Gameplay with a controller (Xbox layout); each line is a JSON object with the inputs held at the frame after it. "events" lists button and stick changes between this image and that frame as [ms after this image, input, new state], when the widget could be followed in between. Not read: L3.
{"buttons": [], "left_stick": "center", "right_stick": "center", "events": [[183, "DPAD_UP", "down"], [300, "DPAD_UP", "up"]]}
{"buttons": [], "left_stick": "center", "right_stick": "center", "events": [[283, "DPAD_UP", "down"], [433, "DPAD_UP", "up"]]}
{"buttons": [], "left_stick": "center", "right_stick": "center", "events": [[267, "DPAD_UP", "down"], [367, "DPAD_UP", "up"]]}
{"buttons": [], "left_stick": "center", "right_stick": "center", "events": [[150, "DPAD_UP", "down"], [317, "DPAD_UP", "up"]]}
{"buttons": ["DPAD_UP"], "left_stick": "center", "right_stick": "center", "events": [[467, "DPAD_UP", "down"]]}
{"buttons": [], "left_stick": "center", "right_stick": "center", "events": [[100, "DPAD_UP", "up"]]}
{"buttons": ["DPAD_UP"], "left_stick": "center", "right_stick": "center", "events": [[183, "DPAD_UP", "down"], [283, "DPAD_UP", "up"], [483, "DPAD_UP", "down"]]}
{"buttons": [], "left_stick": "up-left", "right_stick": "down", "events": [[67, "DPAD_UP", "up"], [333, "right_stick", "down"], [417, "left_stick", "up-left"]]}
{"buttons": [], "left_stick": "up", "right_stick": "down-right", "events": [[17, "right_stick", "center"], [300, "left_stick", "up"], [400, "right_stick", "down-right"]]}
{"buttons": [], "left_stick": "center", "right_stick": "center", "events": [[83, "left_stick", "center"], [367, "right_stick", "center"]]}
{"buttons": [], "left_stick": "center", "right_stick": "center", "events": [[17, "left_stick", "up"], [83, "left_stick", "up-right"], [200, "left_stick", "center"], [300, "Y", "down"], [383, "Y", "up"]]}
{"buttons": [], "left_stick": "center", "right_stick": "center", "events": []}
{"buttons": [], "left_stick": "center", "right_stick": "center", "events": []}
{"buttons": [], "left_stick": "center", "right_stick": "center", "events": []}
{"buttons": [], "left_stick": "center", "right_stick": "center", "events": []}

□ □ □ □ □

* **Task instructions**
Word for word, copy every entry.

* **Solution for this task**
Gameplay with a controller (Xbox layout); each line is a JSON object with the inputs held at the frame after it. "events" lists button and stick changes between this image and that frame as [ms after this image, input, new state], when the widget could be followed in between. Not read: L3.
{"buttons": [], "left_stick": "center", "right_stick": "center", "events": [[183, "DPAD_UP", "down"], [300, "DPAD_UP", "up"]]}
{"buttons": [], "left_stick": "center", "right_stick": "center", "events": [[283, "DPAD_UP", "down"], [433, "DPAD_UP", "up"]]}
{"buttons": [], "left_stick": "center", "right_stick": "center", "events": [[267, "DPAD_UP", "down"], [367, "DPAD_UP", "up"]]}
{"buttons": [], "left_stick": "center", "right_stick": "center", "events": [[150, "DPAD_UP", "down"], [317, "DPAD_UP", "up"]]}
{"buttons": ["DPAD_UP"], "left_stick": "center", "right_stick": "center", "events": [[467, "DPAD_UP", "down"]]}
{"buttons": [], "left_stick": "center", "right_stick": "center", "events": [[100, "DPAD_UP", "up"]]}
{"buttons": ["DPAD_UP"], "left_stick": "center", "right_stick": "center", "events": [[183, "DPAD_UP", "down"], [283, "DPAD_UP", "up"], [483, "DPAD_UP", "down"]]}
{"buttons": [], "left_stick": "up-left", "right_stick": "down", "events": [[67, "DPAD_UP", "up"], [333, "right_stick", "down"], [417, "left_stick", "up-left"]]}
{"buttons": [], "left_stick": "up", "right_stick": "down-right", "events": [[17, "right_stick", "center"], [300, "left_stick", "up"], [400, "right_stick", "down-right"]]}
{"buttons": [], "left_stick": "center", "right_stick": "center", "events": [[83, "left_stick", "center"], [367, "right_stick", "center"]]}
{"buttons": [], "left_stick": "center", "right_stick": "center", "events": [[17, "left_stick", "up"], [83, "left_stick", "up-right"], [200, "left_stick", "center"], [300, "Y", "down"], [383, "Y", "up"]]}
{"buttons": [], "left_stick": "center", "right_stick": "center", "events": []}
{"buttons": [], "left_stick": "center", "right_stick": "center", "events": []}
{"buttons": [], "left_stick": "center", "right_stick": "center", "events": []}
{"buttons": [], "left_stick": "center", "right_stick": "center", "events": []}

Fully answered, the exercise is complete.